During 2015 The Port of Tyne Gallery at The Customs House is hosting a ‘year of drawing’ – so, every exhibition and event part of its programme will explore drawing in as diverse a way as possible, with some activity challenging traditional perceptions of what drawing is, can be or should be.
Artist Jack Coates started off the year with an exhibition of new architectural drawings made on paper and canvas. The latter, being a medium not traditionally associated with drawing practice and one which provoked a degree of self-analysis and enquiry for the artist.
Comparing earlier drawings with later work produced specifically for this exhibition, there is a clear transition Jack has made from very tight, controlled and almost precise works to ones which are more fluid, gestural and expressive. This development parallels Jack’s own progression working from photographs to drawing from his sketches made in locations across Newcastle, thus taking his drawing practice back to line and shade rather than colour and focusing on what interests his eye.
Jack trained as a draughtsman at Liverpool College of Art in the 60’s and spent over 30 years teaching Art & Design in high schools. Since his retirement, he has fast established a strong working practice from his studio in Newcastle. He has spent a year creating new work specifically for this exhibition branching off into areas of drawing which have presented major personal challenges, not least because he has up-scaled from working on A3 paper to 5ft canvases.
Jack’s focus has been, and continues to be, about capturing the detail of a building as you look up at it, the shape a building makes against negative space “it’s about the shape of the building against the sky as much as anything”, he explains. However, don’t expect to see a perfect blue sky in any of his drawings, as colour – for the most part – has become unnecessary within his work. What is seen, are intense marks made with charcoal or ink against more gestural and playful notations made as more spontaneous response to both his subject matter and medium.

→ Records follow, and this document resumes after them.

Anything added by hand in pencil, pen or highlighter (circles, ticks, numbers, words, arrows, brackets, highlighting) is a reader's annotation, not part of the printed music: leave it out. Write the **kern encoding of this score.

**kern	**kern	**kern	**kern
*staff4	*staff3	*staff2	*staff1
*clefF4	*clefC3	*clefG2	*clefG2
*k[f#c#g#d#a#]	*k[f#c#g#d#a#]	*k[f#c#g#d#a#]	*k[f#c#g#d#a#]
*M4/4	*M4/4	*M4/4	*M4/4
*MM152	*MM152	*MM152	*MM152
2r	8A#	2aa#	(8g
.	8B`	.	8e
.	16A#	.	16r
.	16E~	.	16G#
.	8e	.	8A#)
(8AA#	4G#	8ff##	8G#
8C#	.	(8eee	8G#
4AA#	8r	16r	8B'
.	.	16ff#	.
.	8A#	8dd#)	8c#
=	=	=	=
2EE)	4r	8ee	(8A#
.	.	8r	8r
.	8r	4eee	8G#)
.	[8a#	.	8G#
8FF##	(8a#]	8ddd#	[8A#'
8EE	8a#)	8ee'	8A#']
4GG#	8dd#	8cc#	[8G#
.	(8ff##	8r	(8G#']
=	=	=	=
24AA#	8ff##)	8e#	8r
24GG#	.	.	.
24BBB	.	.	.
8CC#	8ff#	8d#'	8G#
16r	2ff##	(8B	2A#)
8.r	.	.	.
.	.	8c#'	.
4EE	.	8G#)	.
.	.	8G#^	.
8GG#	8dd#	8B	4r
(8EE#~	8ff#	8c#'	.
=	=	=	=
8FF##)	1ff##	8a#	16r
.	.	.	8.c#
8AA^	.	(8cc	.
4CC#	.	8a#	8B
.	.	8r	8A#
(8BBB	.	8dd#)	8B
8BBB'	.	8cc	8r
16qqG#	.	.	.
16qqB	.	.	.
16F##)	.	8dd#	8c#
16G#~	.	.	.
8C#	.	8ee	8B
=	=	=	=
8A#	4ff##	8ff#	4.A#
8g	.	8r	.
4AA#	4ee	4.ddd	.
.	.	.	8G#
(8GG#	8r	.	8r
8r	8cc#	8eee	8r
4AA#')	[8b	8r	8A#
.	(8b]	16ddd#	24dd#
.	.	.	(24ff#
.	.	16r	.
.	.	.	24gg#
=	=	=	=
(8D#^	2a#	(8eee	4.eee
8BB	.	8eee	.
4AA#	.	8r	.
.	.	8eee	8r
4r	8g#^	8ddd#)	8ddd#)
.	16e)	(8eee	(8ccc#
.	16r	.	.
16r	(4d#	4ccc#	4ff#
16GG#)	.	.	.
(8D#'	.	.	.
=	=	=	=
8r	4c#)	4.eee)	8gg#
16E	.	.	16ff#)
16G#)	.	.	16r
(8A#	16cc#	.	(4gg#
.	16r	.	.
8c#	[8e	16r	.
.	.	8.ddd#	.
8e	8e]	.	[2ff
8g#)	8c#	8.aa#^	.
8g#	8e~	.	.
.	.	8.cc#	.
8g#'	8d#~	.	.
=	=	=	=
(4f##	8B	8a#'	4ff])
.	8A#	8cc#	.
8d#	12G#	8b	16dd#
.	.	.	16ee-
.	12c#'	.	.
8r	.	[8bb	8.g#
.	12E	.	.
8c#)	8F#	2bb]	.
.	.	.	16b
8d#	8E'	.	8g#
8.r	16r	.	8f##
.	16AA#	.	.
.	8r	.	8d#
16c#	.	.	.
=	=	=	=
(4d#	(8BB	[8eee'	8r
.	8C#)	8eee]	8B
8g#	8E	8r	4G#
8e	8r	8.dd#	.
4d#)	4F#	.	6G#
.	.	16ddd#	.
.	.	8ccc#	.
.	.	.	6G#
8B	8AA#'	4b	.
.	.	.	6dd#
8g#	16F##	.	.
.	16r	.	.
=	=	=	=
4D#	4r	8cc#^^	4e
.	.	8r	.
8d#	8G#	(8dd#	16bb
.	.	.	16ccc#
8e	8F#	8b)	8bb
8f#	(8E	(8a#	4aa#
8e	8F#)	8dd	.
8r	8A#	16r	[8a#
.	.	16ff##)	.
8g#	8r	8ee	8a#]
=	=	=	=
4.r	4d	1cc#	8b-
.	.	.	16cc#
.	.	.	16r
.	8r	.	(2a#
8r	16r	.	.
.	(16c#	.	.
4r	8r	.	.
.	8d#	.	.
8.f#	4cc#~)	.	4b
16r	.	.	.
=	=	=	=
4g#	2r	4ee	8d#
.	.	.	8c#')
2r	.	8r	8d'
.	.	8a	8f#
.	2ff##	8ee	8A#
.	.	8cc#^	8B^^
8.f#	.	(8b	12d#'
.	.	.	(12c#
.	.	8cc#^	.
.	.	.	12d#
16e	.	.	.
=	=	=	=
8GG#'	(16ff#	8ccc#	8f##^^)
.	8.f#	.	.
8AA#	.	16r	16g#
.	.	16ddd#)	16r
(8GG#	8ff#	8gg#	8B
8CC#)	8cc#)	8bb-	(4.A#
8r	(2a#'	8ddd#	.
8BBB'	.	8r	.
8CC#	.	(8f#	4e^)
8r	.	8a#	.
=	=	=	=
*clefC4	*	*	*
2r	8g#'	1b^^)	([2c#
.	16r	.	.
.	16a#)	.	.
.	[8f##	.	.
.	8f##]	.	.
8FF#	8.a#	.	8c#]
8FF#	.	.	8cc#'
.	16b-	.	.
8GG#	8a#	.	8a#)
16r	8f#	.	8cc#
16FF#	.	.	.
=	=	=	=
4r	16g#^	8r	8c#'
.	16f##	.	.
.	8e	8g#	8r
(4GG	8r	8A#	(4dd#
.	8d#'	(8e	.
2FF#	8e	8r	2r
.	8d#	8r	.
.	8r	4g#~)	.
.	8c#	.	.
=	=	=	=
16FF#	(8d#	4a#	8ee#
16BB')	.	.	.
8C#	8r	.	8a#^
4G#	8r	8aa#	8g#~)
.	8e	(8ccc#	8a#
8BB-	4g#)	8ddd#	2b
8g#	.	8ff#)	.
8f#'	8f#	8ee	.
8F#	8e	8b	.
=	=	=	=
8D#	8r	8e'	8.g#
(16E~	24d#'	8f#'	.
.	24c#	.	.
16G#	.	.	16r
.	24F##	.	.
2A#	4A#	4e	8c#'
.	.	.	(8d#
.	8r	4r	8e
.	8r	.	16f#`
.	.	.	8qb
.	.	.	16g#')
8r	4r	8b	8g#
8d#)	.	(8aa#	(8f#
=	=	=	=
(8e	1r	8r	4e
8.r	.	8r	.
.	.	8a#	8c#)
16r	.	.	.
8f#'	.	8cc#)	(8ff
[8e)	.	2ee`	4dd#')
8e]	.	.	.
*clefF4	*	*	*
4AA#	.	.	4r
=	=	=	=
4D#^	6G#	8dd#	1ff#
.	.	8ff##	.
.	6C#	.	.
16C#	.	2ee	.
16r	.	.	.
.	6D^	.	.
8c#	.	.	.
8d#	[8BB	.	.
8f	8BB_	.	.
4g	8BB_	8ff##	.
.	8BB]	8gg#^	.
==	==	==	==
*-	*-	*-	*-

The draughtsman in him may have loosened up and embraced the unfamiliar territory of working on a larger scale, and even allowed himself to not ‘over work’ pieces, enabling an element of chance and ‘moment’ of action to be left but in essence his acute tentative control and precise observation hasn’t left his hand entirely. So what forms, are beautifully rendered compositions that have a freshness which remains, as if the work has been made fresh for the viewer to see. For this exhibition, he also created some very large scale site specific drawings, another departure for him; working again to embrace a whole new approach to making architectural drawings.
He was invited to make a short residency in the Gallery leading up to his exhibition and start the year off by having drawings that related to the building, so the exhibition has some direct connection and relevance to the gallery itself. What was created were a series of monumental site specific life size drawings of the 150 year old Customs House building, but uniquely made from within the main Gallery space. Jack has spent time getting to know the building, working with it and understanding its structure, character and contours as he’s sketched and embraced the challenge of these impressive works.